## [STUDY TEXT]
○ ○ ○

If the H-1B employer undergoes a change in corporate structure, the public access file must also include a sworn statement by the new H-1B sponsoring company accepting all obligations, liabilities and undertakings under the LCAs filed by the predecessor employer. This sworn statement should be accompanied by a list of the affected LCAs, their dates of certification, and a description of the actual wage system and employer identification number (EIN) of the new H-1B employer. Further, H-1B dependent employers and willful violators are subject to additional public access file requirements.
Pursuant to H-1B regulations, H-1B sponsors must maintain the records described above for one year beyond the last date on which any H-1B worker is employed under the LCA. If no foreign national is ever employed under the LCA, the records should be kept one year from the date the LCA expires or is withdrawn. Moreover, H-1B employers must make their public access files available for public inspection one working day after the LCA is filed with the DOL.
Though payroll records are not mandatory as part of the public access file, the DOL requires H-1B employers to keep the payroll records of all employees in the H-1B worker’s occupational classification for at least three years (from the date the record was created). In the event of an enforcement action, the payroll records must be preserved until the enforcement action is completed.
EMPLOYER AUDITS AND INVESTIGATIONS
The H-1B employer usually, but not always, receives notice of the H-1B audit prior to the commencement of the investigation. During an investigation, the DOL will audit the employer’s practices and records while searching for violations related to employees holding H-1B visa status. At the conclusion of the investigation, the H-1B employer will receive a determination letter that outlines the findings of the investigation, including a determination of whether any of the violations were found to be substantial or willful. Some examples of violations that may be discovered in an H-1B audit include but are not limited to:
- Failing to provide notice of an LCA filing to the bargaining representative or employees in the occupational classification;
- Misrepresenting information contained in the LCA;
- Failing to pay the H-1B salary for certain non-productive time or failing to provide benefits;
- Failing to maintain the proper information in the public access file; and
Failing to observe the no strike or lockout provisions contained in the LCA.

○ ○ ○

## [QUESTIONS]
(1) List every example of a violation that the H-1B compliance text says may be discovered in an H-1B audit.
(2) According to the H-1B compliance text, how long must H-1B employers keep the payroll records of employees in the H-1B worker's occupational classification when no enforcement action is involved?
(3) Carry the H-1B compliance text forward, picking up right after its final line.

○ ○ ○

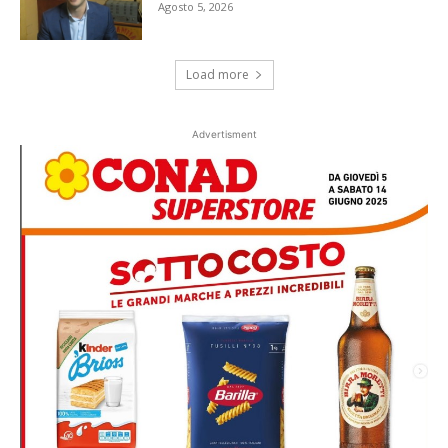
Agosto 5, 2026
Load more
Advertisment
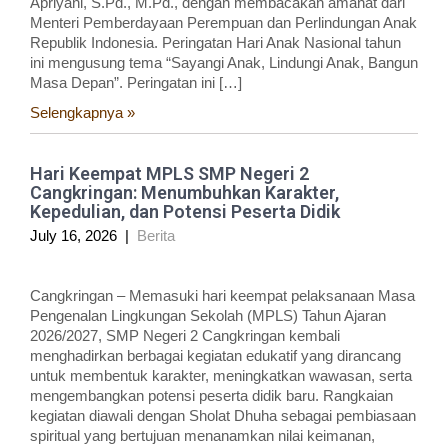
Apriyani, S.Pd., M.Pd., dengan membacakan amanat dari
Menteri Pemberdayaan Perempuan dan Perlindungan Anak
Republik Indonesia. Peringatan Hari Anak Nasional tahun
ini mengusung tema “Sayangi Anak, Lindungi Anak, Bangun
Masa Depan”. Peringatan ini […]
Selengkapnya »
Hari Keempat MPLS SMP Negeri 2
Cangkringan: Menumbuhkan Karakter,
Kepedulian, dan Potensi Peserta Didik
July 16, 2026
|
Berita
Cangkringan – Memasuki hari keempat pelaksanaan Masa
Pengenalan Lingkungan Sekolah (MPLS) Tahun Ajaran
2026/2027, SMP Negeri 2 Cangkringan kembali
menghadirkan berbagai kegiatan edukatif yang dirancang
untuk membentuk karakter, meningkatkan wawasan, serta
mengembangkan potensi peserta didik baru. Rangkaian
kegiatan diawali dengan Sholat Dhuha sebagai pembiasaan
spiritual yang bertujuan menanamkan nilai keimanan,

○ ○ ○

## [ANSWERS TO THE EXERCISE]
(1)
- Failing to provide notice of an LCA filing to the bargaining representative or employees in the occupational classification
- Misrepresenting information contained in the LCA
- Failing to pay the H-1B salary for certain non-productive time or failing to provide benefits
- Failing to maintain the proper information in the public access file
- Failing to observe the no strike or lockout provisions contained in the LCA

(2) For at least three years from the date the record was created.

(3)
The determination letter will also designate the penalties the H-1B employer faces for the violations.
By signing the LCA, the H-1B visa sponsor is certifying to the DOL that the information in the LCA is truthful and accurate, as well as accepting the obligations associated with the employment of H-1B workers. The penalties for non-compliance can be steep and include fines ranging from $1,000 to $35,000 per violation, the payment of back wages, and suspension or disbarment from the H-1B and other visa programs. For minor violations, the DOL will consider the H-1B employer to be in overall compliance if the employer:
- Has made a good faith effort to comply with the H-1B regulations;
- Voluntarily corrects any violations within 10 business days;
- Does not have a history of willful or numerous violations; and
- If a prevailing wage violation, can establish the wage was calculated consistent with industry norms
The H-1B employer is subject to non-compliance penalties beginning on the date their LCA is certified or the date the H-1B employee commences employment, whichever is earlier.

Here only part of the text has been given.